Current published award information indicates Varies (Azure cloud credits and AI for Good Lab collaboration) Always verify allowable costs, matching requirements, and funding caps directly in the sponsor documentation.
The current target date is rolling deadlines or periodic funding windows. Build your timeline backwards from this date to cover registrations, approvals, attachments, and final submission checks.
Federal grant success rates typically range from 10-30%, varying by agency and program. Build a strong proposal with clear objectives, measurable outcomes, and a well-justified budget to improve your chances.
Requirements vary by sponsor, but typically include a project narrative, budget justification, organizational capability statement, and key personnel CVs. Check the official notice for the complete list of required attachments.

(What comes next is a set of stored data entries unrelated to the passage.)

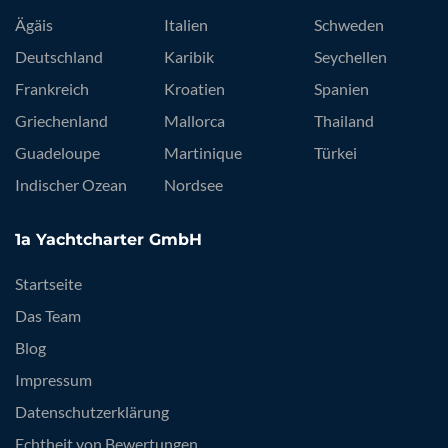
Ägäis
Italien
Schweden
Deutschland
Karibik
Seychellen
Frankreich
Kroatien
Spanien
Griechenland
Mallorca
Thailand
Guadeloupe
Martinique
Türkei
Indischer Ozean
Nordsee
1a Yachtcharter GmbH
Startseite
Das Team
Blog
Impressum
Datenschutzerklärung
Echtheit von Bewertungen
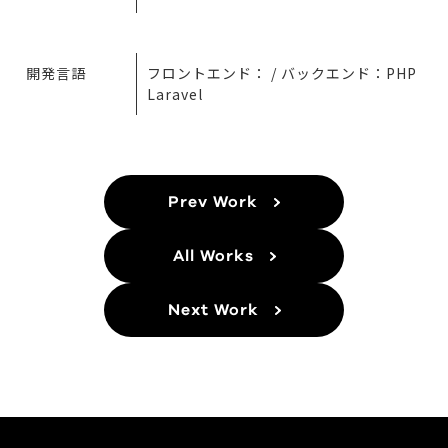
開発言語
フロントエンド： / バックエンド：PHP
Laravel
Prev Work
All Works
Next Work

Yes — AI tools like Granted can help research funders, draft proposal sections, and check compliance. However, always review and customize AI-generated content to reflect your organization's unique strengths and the specific requirements of the solicitation.
Review timelines vary by funder. Federal agencies typically take 3-6 months from submission to award notification. Foundation grants may be faster, often 1-3 months. Check the program's timeline in the official solicitation for specific dates.
Many federal programs offer multi-year funding or allow competitive renewals. Check the official solicitation for continuation and renewal policies. Non-competing continuation applications are common for multi-year awards.